US state planning to arm teachers to 'make schools safer'
A programme of advanced gun training has been made available to teachers in Colorado.
School districts in the US state of Colorado have been encouraging teachers to arm themselves and even offered staff advanced gun training in a bid to make pupils safer.
A group called Coloradans for Civil Liberties is bringing the programme to the state, which is called FASTER: Faculty/Administrator Safety Training and Emergency Response.
The voluntary three-day course involves trainers with police, SWAT and federal law enforcement backgrounds, who will guide participants through training on disabling an active shooter, hand-to-hand fighting and emergency medical treatment of gunshot wounds.
Speaking to STV News Tonight, the gun rights group co-founder Laura Carno said: "Here in Colorado where we are doing this training, and in many other states throughout the United States, it is already legal for school staff members - with permission of their schools and with training - to have firearms on their campuses to protect kids.
"If you think about a bad guy who walks into a school, and you've got little kids huddled in a corner, and the bad guy can just indiscriminately shoot them and kill them, don't you want somebody there who can stop them?"
In 1996 in Dunblane, gunman Thomas Hamilton massacred 16 children and one teacher, which led the UK to enforce stringent new laws on gun ownership and registration.
It was the last mass shooting in a school in Britain to date.

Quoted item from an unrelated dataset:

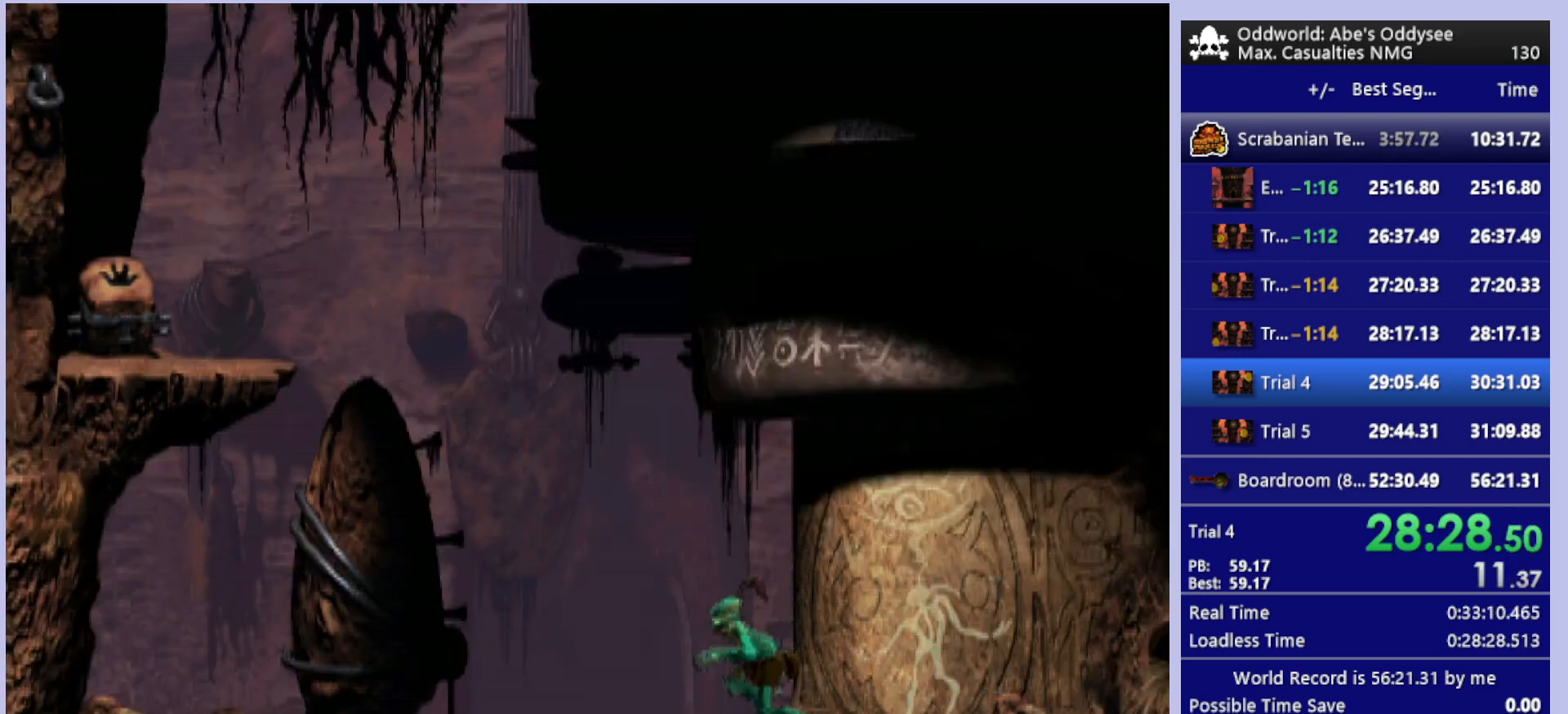
{"buttons": ["TRIANGLE", "R1", "DPAD_UP", "DPAD_LEFT"], "left_stick": "center", "events": [[300, "DPAD_UP", "down"], [367, "TRIANGLE", "down"]]}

Pressed on this point, Ms Carno said: "It doesn't mean there won't be (one)."
But another Colorado-based group, Colorado Ceasefire, disagrees with the approach of Coloradans for Civil Liberties.
Colorado Ceasefire lobbies for gun violence prevention through tougher regulations.
President of the group Eileen McCarron told the Denver Post: "As a former teacher, the idea of arming teachers is frightening.
"Teachers have enough to do without worrying about stopping an assailant with a gun."